My eyes pool with tears. I bite on my lip, refusing to let them fall. Then when I turn on my side to sleep, they spill onto my pillow.
I don’t know if I get any sleep. I feel like I blink and then the morning’s come, and magically Sam and her light snoring are back from wherever she was, and the date on my phone is the one Friday in all of time that I’m most dreading.
It’s like I have stage fright and I’m nowhere near the stage.
I want to throw up, but my stomach is so empty and I haven’t eaten since breakfast yesterday.
My head spins when I sit up, the morning light touching my face in orange, fiery stripes through the blinds. There isn’t a speck of rain spattering on the window; only golden sunshine and birds chirping.
Fucking great.
After I’m dressed for the day and have a bag packed for tonight with my post-show outfit and stage makeup, I catch Sam sitting on the edge of her bed wearing one of her old shirts and staring forlornly out the window.
“You alright?” I ask, joining her by the window.
She smirks and says, “Well. There’s this guy Tomas. Spelled without an ‘H’. And he wanted to do something with me this weekend.”
“That’s good news! Oh.” I frown. “Do you even like him?”
“That’s the problem. I mean, he’s cute, I guess.” Hearing Sam call a guy “cute” in her monotone voice is probably an experience I’ll never be able to compare to anything, ever. “But, like, he plays the bassoon.”
I lift my eyebrows. “Yeah?”
“I can’t be with someone who plays the bassoon.”
I spot the frat boys playing Frisbee in the courtyard, but today they have their shirts on. I wonder if the rain brought a cool front with it.
“There’ll be some things about the guys we’re into that we think we can’t handle,” I tell her in a wistful tone, watching as one of the guys races across the grass, nearly colliding into the fountain to catch the Frisbee. “Maybe if we tried to hear the bassoon in a new way, we might find that we can … sympathize with the bassoon. Maybe it doesn’t sound as awful as we thought. Maybe it’s even … sort of beautiful.”
Who exactly am I talking about right now?
Sam sighs her words: “You’ve obviously never heard a bassoon.”

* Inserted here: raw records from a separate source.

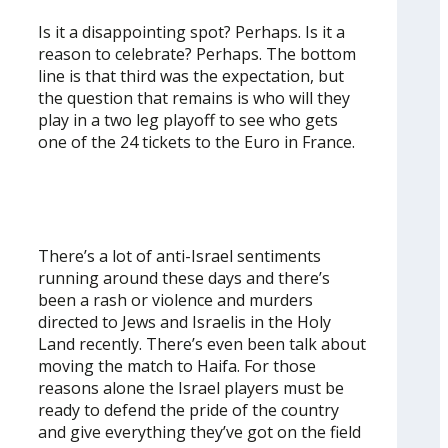
Is it a disappointing spot? Perhaps. Is it a
reason to celebrate? Perhaps. The bottom
line is that third was the expectation, but
the question that remains is who will they
play in a two leg playoff to see who gets
one of the 24 tickets to the Euro in France.
There’s a lot of anti-Israel sentiments
running around these days and there’s
been a rash or violence and murders
directed to Jews and Israelis in the Holy
Land recently. There’s even been talk about
moving the match to Haifa. For those
reasons alone the Israel players must be
ready to defend the pride of the country
and give everything they’ve got on the field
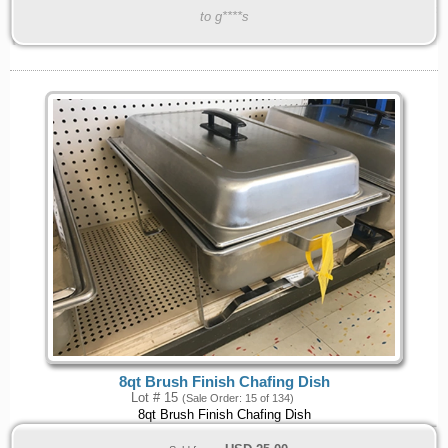
to g****s
8qt Brush Finish Chafing Dish
Lot # 15
(Sale Order: 15 of 134)
8qt Brush Finish Chafing Dish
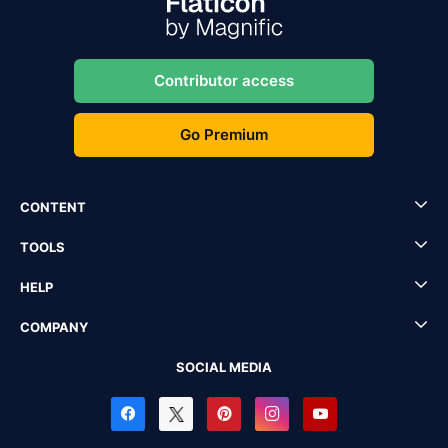
Contributor access
Go Premium
CONTENT
TOOLS
HELP
COMPANY
SOCIAL MEDIA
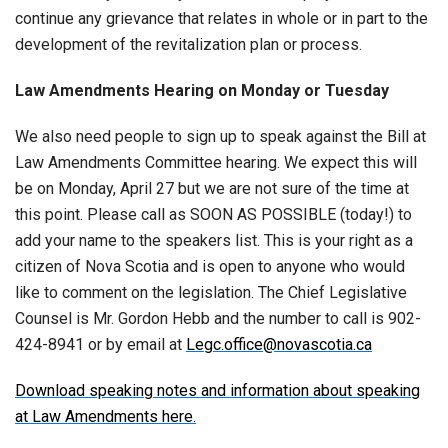
continue any grievance that relates in whole or in part to the
development of the revitalization plan or process.
Law Amendments Hearing on Monday or Tuesday
We also need people to sign up to speak against the Bill at
Law Amendments Committee hearing. We expect this will
be on Monday, April 27 but we are not sure of the time at
this point. Please call as SOON AS POSSIBLE (today!) to
add your name to the speakers list. This is your right as a
citizen of Nova Scotia and is open to anyone who would
like to comment on the legislation. The Chief Legislative
Counsel is Mr. Gordon Hebb and the number to call is 902-
424-8941 or by email at
Legc.office@novascotia.ca
Download speaking notes and information about speaking
at Law Amendments here.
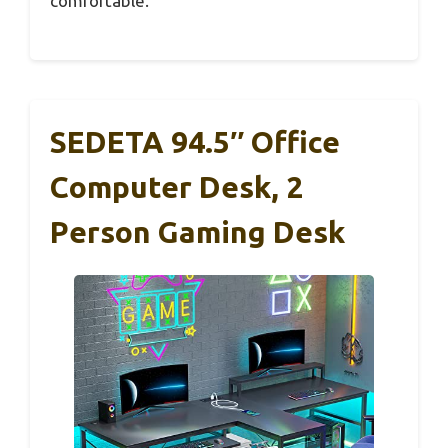
comfortable.
SEDETA 94.5″ Office
Computer Desk, 2
Person Gaming Desk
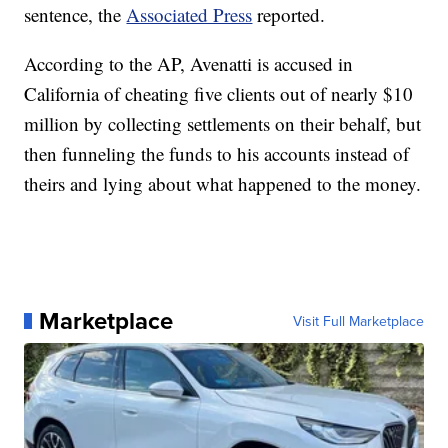
sentence, the
Associated Press
reported.
According to the AP, Avenatti is accused in
California of cheating five clients out of nearly $10
million by collecting settlements on their behalf, but
then funneling the funds to his accounts instead of
theirs and lying about what happened to the money.
Marketplace
Visit Full Marketplace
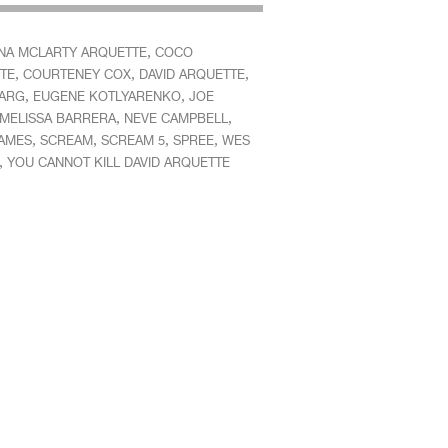
,
INA MCLARTY ARQUETTE
COCO
,
,
,
TE
COURTENEY COX
DAVID ARQUETTE
,
,
DARG
EUGENE KOTLYARENKO
JOE
,
,
MELISSA BARRERA
NEVE CAMPBELL
,
,
,
,
JAMES
SCREAM
SCREAM 5
SPREE
WES
,
YOU CANNOT KILL DAVID ARQUETTE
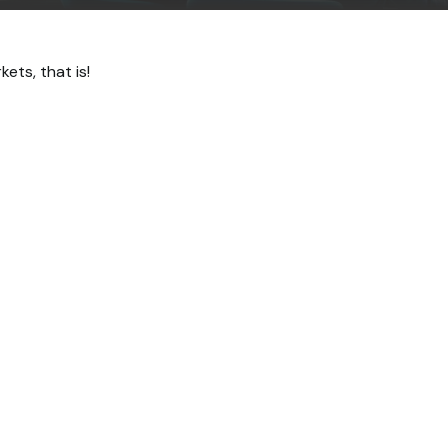
ts, that is!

I face her. “Why don’t you bring him to my show tonight? I have a pair of comps. I’ll set them aside for you at the box office. It’ll be safe, you’ll get to see a horrible show in which I showcase my abysmal lack of talent, and afterwards, you’ll have the perfect excuse to just come back here if you don’t want to spend any more time with him.”
“Bassoon boy,” she mutters sulkily.
I sit on my bed across from her. My bag lands at my feet with a heavy thud. “I bet you could compose some pretty songs together with your piano and his bassoon.”
“Or a flute. Or an oboe. Or literally anything other than a bassoon.”
“Give him a chance,” I tell her, “but only if you like him. I’m leaving those tickets for you, whether you use them or not.”
She meets my eyes with her big, hazel ones. She gives a short sigh, then says, “I never thanked you for all the … the clothes, and … for my hair, and … and …”
“No thanks needed,” I assure her. “I didn’t do it because there was anything wrong with you, Sam. You should be whatever you want to be, look however you want to look. Wear that old, unspeakable shirt if you want,” I add teasingly. “I … really, I just wanted to show you another world out there. I want you to see other options. I want you to wonder what causes someone to love the bassoon so damn much that he picks it as the instrument to give his music a voice.”
“Insanity, probably,” she reasons.
“Everyone deserves a piece of the world,” I go on, standing on my soapbox in this cramped little half-lit dorm room, “but we aren’t all given equal chances in life, are we? Regardless, it’s important that we do our best with what we have, despite other people’s every effort in keeping us as pressed into the ground as possible. What better way to live than to make those people’s efforts a waste?”
I wonder how many times my mother’s carefree criticism kept me from pursuing a passion of mine. I feel my beautiful sister’s cold eyes as they survey my latest failure, and I wonder how often I’ve let their efforts keep me trapped in this pretty little Lebeau box of expectations of what I ought to be.
To my impassioned speech, Sam lifts her chin and says, “I guess a bassoon can kinda sound like an English horn. Kinda. Not really.”